About this task
Take the data that follows and return it exactly.

(Data extracted from a collection)
######

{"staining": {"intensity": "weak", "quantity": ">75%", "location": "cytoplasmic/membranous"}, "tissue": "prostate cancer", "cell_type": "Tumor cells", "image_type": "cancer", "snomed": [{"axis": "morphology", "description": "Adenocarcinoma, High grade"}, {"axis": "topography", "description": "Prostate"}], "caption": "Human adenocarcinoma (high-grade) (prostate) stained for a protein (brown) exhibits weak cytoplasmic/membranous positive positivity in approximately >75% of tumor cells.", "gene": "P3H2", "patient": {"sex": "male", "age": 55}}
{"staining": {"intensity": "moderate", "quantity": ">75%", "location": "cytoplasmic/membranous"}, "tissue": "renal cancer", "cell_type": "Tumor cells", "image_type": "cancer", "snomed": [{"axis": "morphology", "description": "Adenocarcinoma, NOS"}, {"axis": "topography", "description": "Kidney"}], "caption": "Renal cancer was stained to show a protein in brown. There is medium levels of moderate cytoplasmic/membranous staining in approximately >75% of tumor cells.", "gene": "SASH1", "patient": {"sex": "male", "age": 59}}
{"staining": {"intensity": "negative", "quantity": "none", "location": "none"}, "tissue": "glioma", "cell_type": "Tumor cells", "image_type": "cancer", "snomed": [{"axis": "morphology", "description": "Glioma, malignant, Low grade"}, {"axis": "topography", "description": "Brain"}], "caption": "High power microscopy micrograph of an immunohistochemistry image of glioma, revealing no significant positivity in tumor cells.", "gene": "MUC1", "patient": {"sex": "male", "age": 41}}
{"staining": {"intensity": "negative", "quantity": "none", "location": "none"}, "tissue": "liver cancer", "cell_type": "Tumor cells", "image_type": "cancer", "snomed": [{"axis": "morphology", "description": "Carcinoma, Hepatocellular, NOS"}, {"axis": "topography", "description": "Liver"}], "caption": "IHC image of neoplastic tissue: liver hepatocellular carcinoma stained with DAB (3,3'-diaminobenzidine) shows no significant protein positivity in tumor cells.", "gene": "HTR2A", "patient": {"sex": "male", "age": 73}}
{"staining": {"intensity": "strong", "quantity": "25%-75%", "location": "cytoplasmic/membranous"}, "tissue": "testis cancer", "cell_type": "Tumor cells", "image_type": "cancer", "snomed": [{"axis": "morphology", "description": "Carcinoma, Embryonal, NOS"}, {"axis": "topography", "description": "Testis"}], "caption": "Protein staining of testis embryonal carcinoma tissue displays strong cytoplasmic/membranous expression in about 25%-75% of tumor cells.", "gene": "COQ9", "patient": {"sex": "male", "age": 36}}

######

Task solution
{"staining": {"intensity": "weak", "quantity": ">75%", "location": "cytoplasmic/membranous"}, "tissue": "prostate cancer", "cell_type": "Tumor cells", "image_type": "cancer", "snomed": [{"axis": "morphology", "description": "Adenocarcinoma, High grade"}, {"axis": "topography", "description": "Prostate"}], "caption": "Human adenocarcinoma (high-grade) (prostate) stained for a protein (brown) exhibits weak cytoplasmic/membranous positive positivity in approximately >75% of tumor cells.", "gene": "P3H2", "patient": {"sex": "male", "age": 55}}
{"staining": {"intensity": "moderate", "quantity": ">75%", "location": "cytoplasmic/membranous"}, "tissue": "renal cancer", "cell_type": "Tumor cells", "image_type": "cancer", "snomed": [{"axis": "morphology", "description": "Adenocarcinoma, NOS"}, {"axis": "topography", "description": "Kidney"}], "caption": "Renal cancer was stained to show a protein in brown. There is medium levels of moderate cytoplasmic/membranous staining in approximately >75% of tumor cells.", "gene": "SASH1", "patient": {"sex": "male", "age": 59}}
{"staining": {"intensity": "negative", "quantity": "none", "location": "none"}, "tissue": "glioma", "cell_type": "Tumor cells", "image_type": "cancer", "snomed": [{"axis": "morphology", "description": "Glioma, malignant, Low grade"}, {"axis": "topography", "description": "Brain"}], "caption": "High power microscopy micrograph of an immunohistochemistry image of glioma, revealing no significant positivity in tumor cells.", "gene": "MUC1", "patient": {"sex": "male", "age": 41}}
{"staining": {"intensity": "negative", "quantity": "none", "location": "none"}, "tissue": "liver cancer", "cell_type": "Tumor cells", "image_type": "cancer", "snomed": [{"axis": "morphology", "description": "Carcinoma, Hepatocellular, NOS"}, {"axis": "topography", "description": "Liver"}], "caption": "IHC image of neoplastic tissue: liver hepatocellular carcinoma stained with DAB (3,3'-diaminobenzidine) shows no significant protein positivity in tumor cells.", "gene": "HTR2A", "patient": {"sex": "male", "age": 73}}
{"staining": {"intensity": "strong", "quantity": "25%-75%", "location": "cytoplasmic/membranous"}, "tissue": "testis cancer", "cell_type": "Tumor cells", "image_type": "cancer", "snomed": [{"axis": "morphology", "description": "Carcinoma, Embryonal, NOS"}, {"axis": "topography", "description": "Testis"}], "caption": "Protein staining of testis embryonal carcinoma tissue displays strong cytoplasmic/membranous expression in about 25%-75% of tumor cells.", "gene": "COQ9", "patient": {"sex": "male", "age": 36}}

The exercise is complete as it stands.